Один дьякон замечательно оговорился, точнее, заикнулся: он прочел слова Иисуса "Жаль
Мне народа" (Мф. 15 32, правда, это рассказ о втором умножении хлебов, но разве при первом Иисусу не
было жаль людей?) - как "Жаль, жаль Мне народа". И то, что звучало сухо, вдруг расцвело. Повторение
- один из самых плодотворных экспериментов над любым словом, явлением, существом. Повторение может обнаружить,
что ласковое слово - фальшивое, а может, напротив, помочь увидеть, что слово спокойное на вид - на самом деле
глубоко взволнованное. Так же и в человеческом общежитии повторение - делание чего-то совместно с другии -
выявляет такие черты в человеке, о которых он и сам не подозревал. И, как правило, хорошие: злиться и в одиночку
можно, а вот быть подлинно добрым - лишь с другими. Обычно же человек добр фиктивно, пока он один, пока "симпосиа"

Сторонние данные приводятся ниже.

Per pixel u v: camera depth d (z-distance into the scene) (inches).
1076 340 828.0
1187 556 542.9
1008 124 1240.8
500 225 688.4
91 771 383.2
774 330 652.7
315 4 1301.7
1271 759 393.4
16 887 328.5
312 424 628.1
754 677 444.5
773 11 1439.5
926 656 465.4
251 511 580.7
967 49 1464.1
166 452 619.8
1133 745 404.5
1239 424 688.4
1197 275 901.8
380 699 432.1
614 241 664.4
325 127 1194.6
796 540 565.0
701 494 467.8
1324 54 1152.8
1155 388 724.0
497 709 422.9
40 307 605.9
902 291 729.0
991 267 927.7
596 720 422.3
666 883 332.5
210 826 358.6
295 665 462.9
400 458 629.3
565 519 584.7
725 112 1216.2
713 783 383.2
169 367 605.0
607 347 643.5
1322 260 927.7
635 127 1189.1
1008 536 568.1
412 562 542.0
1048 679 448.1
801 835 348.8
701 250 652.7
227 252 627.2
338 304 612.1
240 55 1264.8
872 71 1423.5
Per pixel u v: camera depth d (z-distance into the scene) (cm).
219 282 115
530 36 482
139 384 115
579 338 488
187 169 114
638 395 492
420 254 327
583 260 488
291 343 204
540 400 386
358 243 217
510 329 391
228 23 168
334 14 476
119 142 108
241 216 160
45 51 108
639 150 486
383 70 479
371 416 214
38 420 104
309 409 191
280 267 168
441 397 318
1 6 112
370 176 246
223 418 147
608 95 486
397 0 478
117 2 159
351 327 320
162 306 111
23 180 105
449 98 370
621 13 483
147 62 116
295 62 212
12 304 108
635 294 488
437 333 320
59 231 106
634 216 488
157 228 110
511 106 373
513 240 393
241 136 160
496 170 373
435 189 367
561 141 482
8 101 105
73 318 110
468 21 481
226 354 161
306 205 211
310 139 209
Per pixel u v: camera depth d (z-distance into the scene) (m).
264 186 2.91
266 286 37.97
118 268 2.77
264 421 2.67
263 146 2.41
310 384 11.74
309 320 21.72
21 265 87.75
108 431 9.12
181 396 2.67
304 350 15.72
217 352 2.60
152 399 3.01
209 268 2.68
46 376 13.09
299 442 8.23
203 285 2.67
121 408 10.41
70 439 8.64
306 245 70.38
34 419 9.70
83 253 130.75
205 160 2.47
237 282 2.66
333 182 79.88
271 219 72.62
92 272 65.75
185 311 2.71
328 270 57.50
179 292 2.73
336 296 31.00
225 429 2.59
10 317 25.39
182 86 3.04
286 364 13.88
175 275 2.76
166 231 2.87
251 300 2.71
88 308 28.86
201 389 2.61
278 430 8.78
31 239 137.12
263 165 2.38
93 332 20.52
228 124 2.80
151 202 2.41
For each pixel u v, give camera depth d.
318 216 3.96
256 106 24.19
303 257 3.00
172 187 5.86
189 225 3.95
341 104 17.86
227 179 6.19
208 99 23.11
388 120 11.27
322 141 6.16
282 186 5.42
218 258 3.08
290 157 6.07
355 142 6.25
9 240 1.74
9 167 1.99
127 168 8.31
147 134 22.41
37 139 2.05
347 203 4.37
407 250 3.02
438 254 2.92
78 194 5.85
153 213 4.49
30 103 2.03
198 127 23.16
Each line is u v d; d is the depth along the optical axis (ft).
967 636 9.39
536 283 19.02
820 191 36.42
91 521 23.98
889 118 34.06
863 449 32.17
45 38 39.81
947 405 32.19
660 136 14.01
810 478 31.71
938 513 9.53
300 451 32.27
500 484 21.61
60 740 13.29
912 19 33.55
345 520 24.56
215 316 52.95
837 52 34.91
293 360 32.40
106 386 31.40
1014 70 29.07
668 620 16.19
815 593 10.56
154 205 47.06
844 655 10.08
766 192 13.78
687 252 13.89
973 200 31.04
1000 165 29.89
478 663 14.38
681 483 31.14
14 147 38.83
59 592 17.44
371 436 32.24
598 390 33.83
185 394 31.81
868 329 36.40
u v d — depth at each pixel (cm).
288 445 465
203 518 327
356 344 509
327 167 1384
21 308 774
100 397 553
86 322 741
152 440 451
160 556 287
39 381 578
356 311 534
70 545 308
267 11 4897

с ним не оказывается чужак, а вот злится человек - реально, когда он напуган тем, что оказался не один на
зеленой траве мира.
*
Когда люди ели
"умноженные" хлеб и рыбу, это очень походило на протестантское богослужение - все сидят, духовенство
разносит чашки и блюдечки. Между тем, судя по раскопках в Помпеях, в эпоху Иисуса уже прекрасно знали систему
самообслуживания - там в таверне нашли огромный прилавок с углублениями точно такими же, как в современных
столовах - чтобы ставить миски с разнообразной едой. Клиент ли идет вдоль прилавка или продавец сам ему накладывает,
- важно, что между ними прилавок. Иконостас - это идея прилавка, доведенная до предела и поставленная на дыбы.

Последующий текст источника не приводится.